Other scientists agree. Here is an important statement by *Ostrom:
"It is obvious that we must now look for the ancestors of flying birds in a period of time much older than that in which Archaeopteryx lived."—*J. Ostrom, Science News, 112 (1977), p. 198.
"Unfortunately, the greater part of the fundamental types in the animal realm are disconnected [from each other] from a paleontological point of view. In spite of the fact that it is undeniably related to the two classes of reptiles and birds (a relation which the anatomy and physiology of actual living specimens demonstrates), we are not even authorized to consider the exceptional case of the Archaeopteryx as a true link.
"By link, we mean a necessary stage of transition between classes such as reptiles and birds or between smaller groups. An animal displaying characters belonging to two different groups cannot be treated as a true link as long as the intermediate stages have not been found, and as long as the mechanisms of transition remain unknown."—*L. du Nouy, Human Destiny (1947), p. 58.

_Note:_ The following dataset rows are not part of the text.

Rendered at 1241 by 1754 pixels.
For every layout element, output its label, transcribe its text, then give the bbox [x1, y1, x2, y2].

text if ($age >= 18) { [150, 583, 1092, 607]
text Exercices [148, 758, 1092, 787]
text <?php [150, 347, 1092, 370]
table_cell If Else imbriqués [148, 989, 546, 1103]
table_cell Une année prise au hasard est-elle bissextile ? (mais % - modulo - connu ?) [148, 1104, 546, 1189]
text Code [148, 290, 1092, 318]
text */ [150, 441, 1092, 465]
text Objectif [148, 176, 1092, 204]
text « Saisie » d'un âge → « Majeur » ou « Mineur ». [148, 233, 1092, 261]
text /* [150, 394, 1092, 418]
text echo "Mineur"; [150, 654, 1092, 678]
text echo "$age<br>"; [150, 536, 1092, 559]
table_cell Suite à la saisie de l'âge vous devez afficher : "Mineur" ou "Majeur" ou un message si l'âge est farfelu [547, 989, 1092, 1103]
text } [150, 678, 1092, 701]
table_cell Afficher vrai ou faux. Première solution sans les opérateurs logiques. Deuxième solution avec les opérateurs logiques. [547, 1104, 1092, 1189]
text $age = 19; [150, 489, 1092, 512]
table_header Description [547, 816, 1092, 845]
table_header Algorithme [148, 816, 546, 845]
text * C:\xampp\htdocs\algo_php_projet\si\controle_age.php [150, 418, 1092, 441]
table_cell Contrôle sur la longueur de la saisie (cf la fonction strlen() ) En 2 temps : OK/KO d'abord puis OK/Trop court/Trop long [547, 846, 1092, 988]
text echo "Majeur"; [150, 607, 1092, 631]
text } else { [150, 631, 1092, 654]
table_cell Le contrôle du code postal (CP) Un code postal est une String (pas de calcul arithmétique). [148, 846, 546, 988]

15: Modern birds have been found in the same strata. Bones of modern birds have been found in the same type of rock strata—the Jurassic—in which Archaeopteryx was found. (They have been found in eastern Colorado.) According to evolutionary theory, this cannot be; for millions of years ought to be required for Archaeopteryx to change into a regular bird. If it was alive at the same time as modern birds, how can it be their ancient ancestor? Birds have also been found in the Jurassic limestone beds of Utah.
16: Modern birds have been found below it! Not only do we find modern birds in the same strata with Archaeopteryx,—but we also find them below it!
"Perhaps the final argument against Archaeopteryx as a transitional form has come from a rock quarry in Texas. Here scientists from Texas Tech University found bird bones encased in rock layers farther down the geological column than Archaeopteryx fossils."—Richard Bliss, Origins: Creation or Evolution (1988), p. 46.
Two crow-sized birds were discovered in the Triassic Dockum Formation in Texas. Because of the strata they were located in, those birds would, according to evolutionary theory, be 75 million years older than Archaeopteryx! More information on this Texas discovery can be found in *Nature, 322 (1986), p. 677.